WHAT TO WORK ON → Your copy should match the records below word for word and contain no pictures.

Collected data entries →
##########

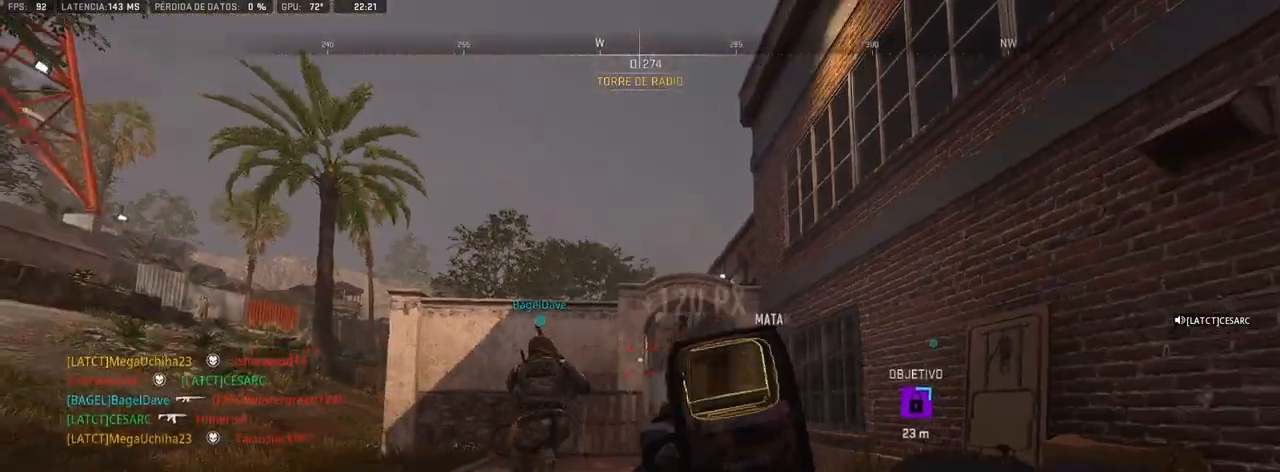
{"buttons": [], "left_stick": "left", "right_stick": "center", "events": [[200, "SQUARE", "down"], [250, "SQUARE", "up"], [367, "CROSS", "down"], [500, "CROSS", "up"]]}
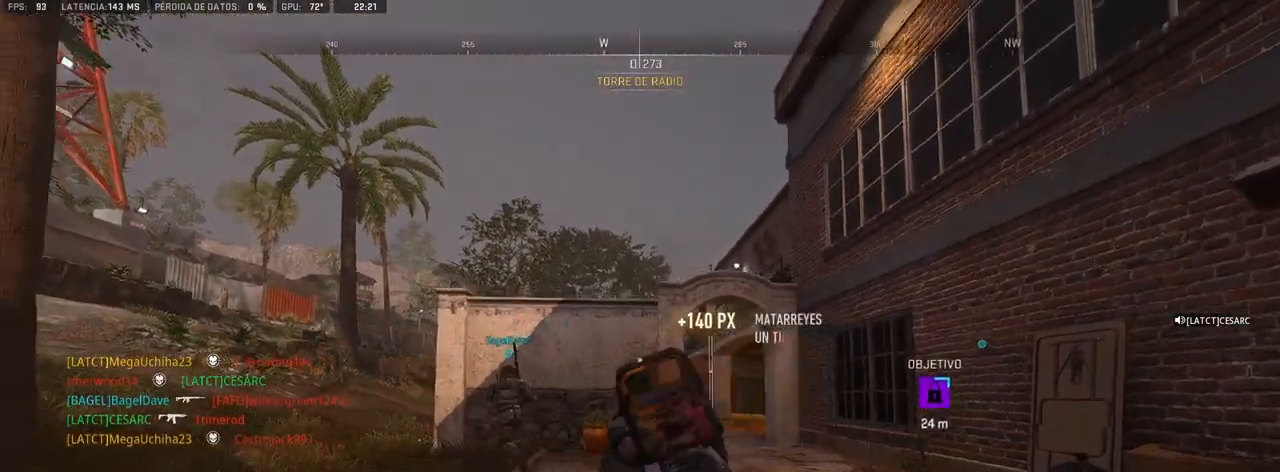
{"buttons": [], "left_stick": "left", "right_stick": "left", "events": [[167, "left_stick", "down-left"], [333, "right_stick", "left"], [467, "left_stick", "left"]]}
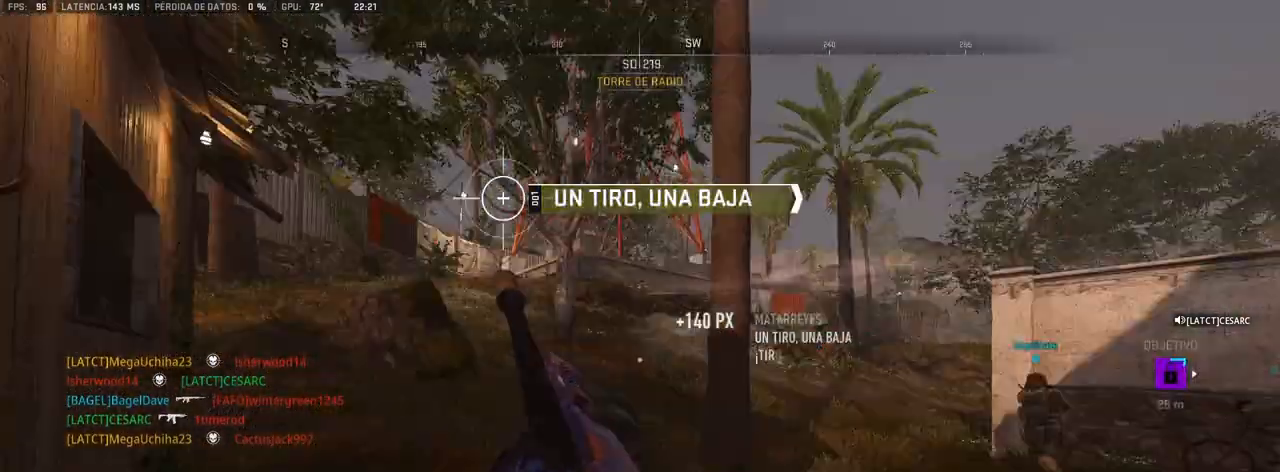
{"buttons": [], "left_stick": "up", "right_stick": "center", "events": [[17, "left_stick", "up-left"], [100, "left_stick", "up"], [150, "right_stick", "center"]]}
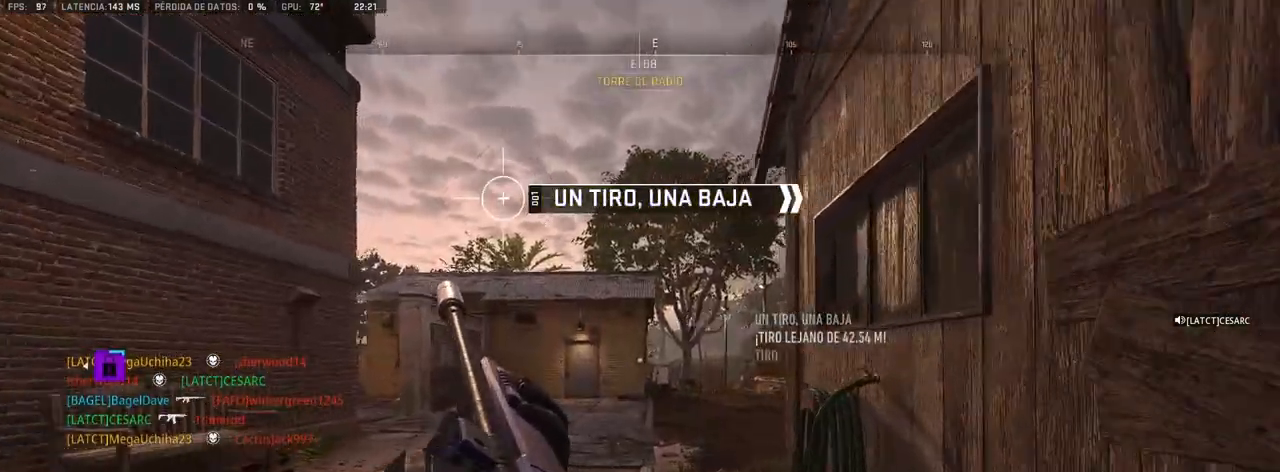
{"buttons": [], "left_stick": "up", "right_stick": "right", "events": [[433, "right_stick", "right"]]}
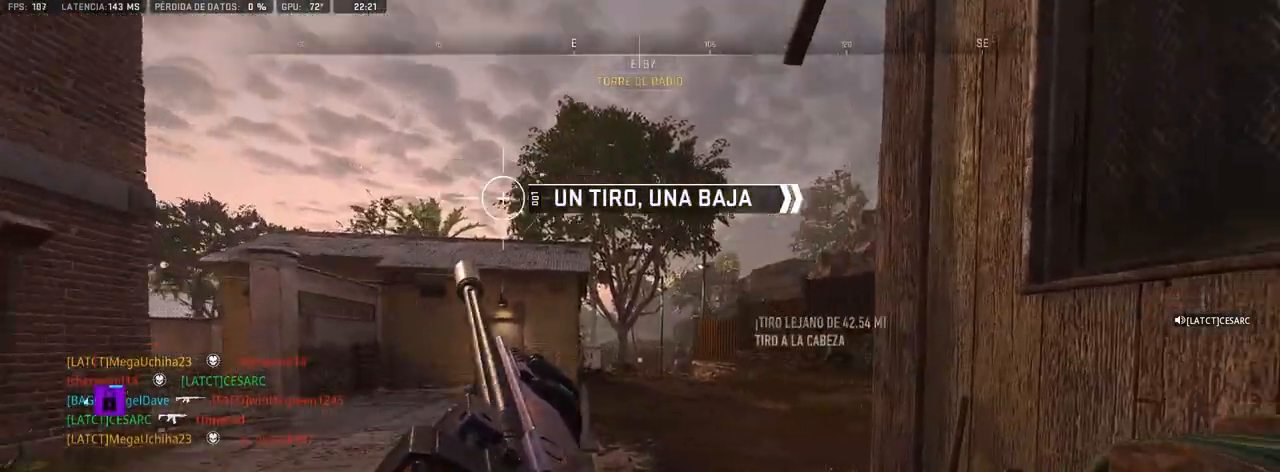
{"buttons": [], "left_stick": "up", "right_stick": "center", "events": [[33, "right_stick", "center"], [300, "right_stick", "right"], [450, "right_stick", "center"]]}
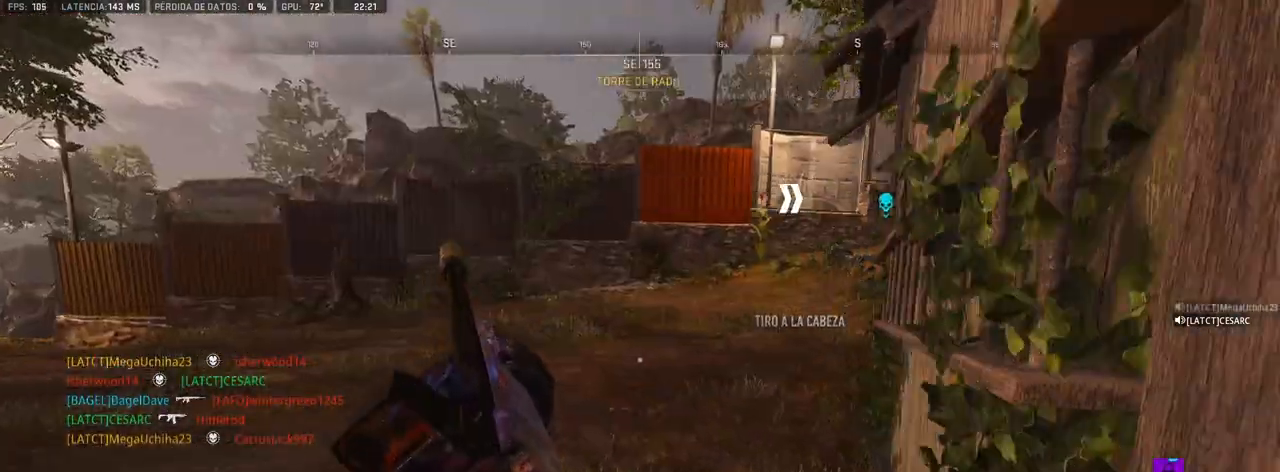
{"buttons": ["L1"], "left_stick": "center", "right_stick": "center", "events": [[233, "right_stick", "right"], [350, "right_stick", "center"], [433, "L1", "down"], [433, "left_stick", "center"]]}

##########

ANSWER TO THE PROBLEM →
{"buttons": [], "left_stick": "left", "right_stick": "center", "events": [[200, "SQUARE", "down"], [250, "SQUARE", "up"], [367, "CROSS", "down"], [500, "CROSS", "up"]]}
{"buttons": [], "left_stick": "left", "right_stick": "left", "events": [[167, "left_stick", "down-left"], [333, "right_stick", "left"], [467, "left_stick", "left"]]}
{"buttons": [], "left_stick": "up", "right_stick": "center", "events": [[17, "left_stick", "up-left"], [100, "left_stick", "up"], [150, "right_stick", "center"]]}
{"buttons": [], "left_stick": "up", "right_stick": "right", "events": [[433, "right_stick", "right"]]}
{"buttons": [], "left_stick": "up", "right_stick": "center", "events": [[33, "right_stick", "center"], [300, "right_stick", "right"], [450, "right_stick", "center"]]}
{"buttons": ["L1"], "left_stick": "center", "right_stick": "center", "events": [[233, "right_stick", "right"], [350, "right_stick", "center"], [433, "L1", "down"], [433, "left_stick", "center"]]}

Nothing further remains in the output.